Prerequisites: none within this track (it is the opener). Background expected from earlier tracks: T11 (Neural Network Intuition), T12 (Intro to Deep Learning), or T13 (Build Neural Networks from Scratch), so “a neural network is a function with thousands of knobs you tune by gradient descent” is already familiar; and ideally T17 (RL Foundations, in parallel) for the MDP and dynamic-programming background that this track’s mathematics will lean on from lesson 3 onward. If you have not seen MDPs, lesson 3 will introduce them, but a prior pass via T17 or Sutton and Barto Chapter 3 will make the going faster. No coding, nothing installed; the practice is pen and paper with a calculator.
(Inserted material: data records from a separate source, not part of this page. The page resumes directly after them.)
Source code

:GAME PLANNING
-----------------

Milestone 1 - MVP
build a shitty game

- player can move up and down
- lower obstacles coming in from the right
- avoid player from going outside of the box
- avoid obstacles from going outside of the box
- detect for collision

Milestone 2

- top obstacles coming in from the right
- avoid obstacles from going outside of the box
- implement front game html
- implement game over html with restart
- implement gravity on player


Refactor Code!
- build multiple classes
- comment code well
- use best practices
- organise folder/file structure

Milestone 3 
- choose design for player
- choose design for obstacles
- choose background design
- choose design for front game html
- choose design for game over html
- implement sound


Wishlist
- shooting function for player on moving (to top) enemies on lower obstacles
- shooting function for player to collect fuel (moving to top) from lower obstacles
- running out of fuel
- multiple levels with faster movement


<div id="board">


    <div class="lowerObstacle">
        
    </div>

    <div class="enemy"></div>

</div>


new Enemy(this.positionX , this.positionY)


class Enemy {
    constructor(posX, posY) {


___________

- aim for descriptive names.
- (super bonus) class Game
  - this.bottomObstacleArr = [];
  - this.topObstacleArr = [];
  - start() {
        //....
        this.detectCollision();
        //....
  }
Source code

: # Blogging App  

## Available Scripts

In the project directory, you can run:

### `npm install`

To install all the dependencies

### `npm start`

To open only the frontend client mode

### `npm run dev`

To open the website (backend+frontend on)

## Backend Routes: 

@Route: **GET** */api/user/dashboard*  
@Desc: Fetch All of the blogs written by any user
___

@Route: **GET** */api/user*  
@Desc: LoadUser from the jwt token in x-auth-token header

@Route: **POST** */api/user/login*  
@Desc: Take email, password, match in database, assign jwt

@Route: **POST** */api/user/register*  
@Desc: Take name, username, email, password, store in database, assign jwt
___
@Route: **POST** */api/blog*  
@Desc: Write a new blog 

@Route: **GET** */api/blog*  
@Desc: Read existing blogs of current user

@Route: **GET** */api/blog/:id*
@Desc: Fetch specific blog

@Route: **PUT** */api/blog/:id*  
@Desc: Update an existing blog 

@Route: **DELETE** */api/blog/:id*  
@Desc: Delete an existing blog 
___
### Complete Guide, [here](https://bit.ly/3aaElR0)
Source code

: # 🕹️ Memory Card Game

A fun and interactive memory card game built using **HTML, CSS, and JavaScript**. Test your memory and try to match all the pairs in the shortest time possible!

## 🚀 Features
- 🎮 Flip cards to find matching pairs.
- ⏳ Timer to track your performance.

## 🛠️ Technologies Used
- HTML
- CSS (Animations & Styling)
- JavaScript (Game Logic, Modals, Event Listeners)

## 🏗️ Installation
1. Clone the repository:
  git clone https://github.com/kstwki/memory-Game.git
By the end, you’ll be able to

Place reinforcement learning alongside supervised and unsupervised learning, and explain why RL is not just “supervised with a reward in place of a label”
Draw the agent-environment loop and define its core vocabulary (state, action, reward, policy, return, discount)
Compute a discounted return given a reward sequence and a discount factor, and explain what changing the discount does
Explain why “deep” RL means a neural-network function approximator, and what that gains and costs versus classical tabular RL
Name the difficulties that make deep RL hard (credit assignment, distribution shift, function-approximation guarantees, exploration vs exploitation, sample efficiency) and recognize them as the track’s later-lesson agenda

Time and difficulty

Read time: about 12 minutes
Practice time: about 13 minutes (computing discounted returns at three different γ, a regime-classification drill, and flashcards)
Difficulty: standard (the opener of a math-heavy track; later lessons step up)